- READING PASSAGE:
In AR, establishing minimally clinical important differences that translate into clinical improvement remains controversial and has been scarcely addressed [
34]. Regulatory authorities suggest measuring response to treatment using a responder analysis to demonstrate the magnitude of the clinical effect. The EMA guideline on the treatment of allergic rhinoconjunctivitis recommends the analysis in terms of responders (≥ 50% reduction) to assess the clinical relevance of treatments [
27], which has been recently used in AR studies [
28]. Following the EMA guideline, we found a high proportion of responders for both response cut-offs (≥ 50% and ≥ 75%), with higher rates observed at 20 mg. Remarkably, after 2 weeks of treatment with rupatadine 20 mg, a proportion of responders greater than 50% for the stringent cut-off of 75% response was observed for all the symptom scores. The high percentage of patients with a dramatic reduction in symptoms reinforces the clinical benefit of this antihistaminic treatment and can have significant consequences in clinical practice.
The EMA guideline also states that efficacy assessments should separately prove the improvement in nasal and ocular symptoms [
27]. The number of patients who achieved a complete/near-to-complete response for both symptom scores was higher in rupatadine groups than in the placebo group, with higher proportions in the 20 mg group. Concretely, around 54% of patients treated with rupatadine reached both complete/near-to-complete responses after 7 days of treatment and approximately 65% (T4NSS) and 67% (T6SS) did so after 14 days of treatment.

- WORK TO BE COMPLETED: Please decide whether each statement below agrees with the rupatadine passage above: (a) The EMA guideline counts a responder as a patient with at least a 50% reduction. (b) The EMA guideline allows nasal and ocular improvement to be shown together in a single assessment. (c) About 54% of rupatadine-treated patients reached both complete/near-to-complete responses after 7 days. Answer yes or no for each, and quote the deciding words of the passage.

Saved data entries
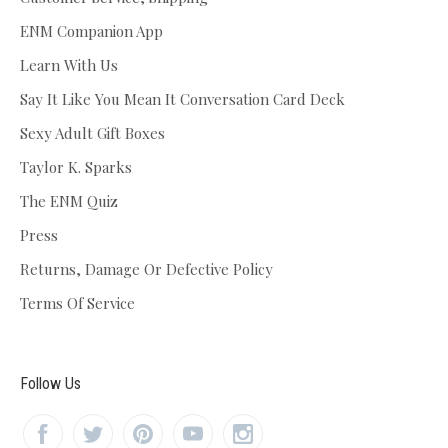
ENM Companion App
Learn With Us
Say It Like You Mean It Conversation Card Deck
Sexy Adult Gift Boxes
Taylor K. Sparks
The ENM Quiz
Press
Returns, Damage Or Defective Policy
Terms Of Service
Follow Us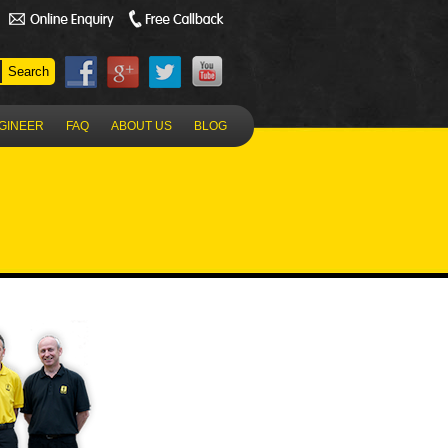
NGINEER
FAQ
ABOUT US
BLOG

- WRITTEN SOLUTION:
(a) Yes: "recommends the analysis in terms of responders (≥ 50% reduction)"
(b) No: "efficacy assessments should separately prove the improvement in nasal and ocular symptoms"
(c) Yes: "around 54% of patients treated with rupatadine reached both complete/near-to-complete responses after 7 days of treatment"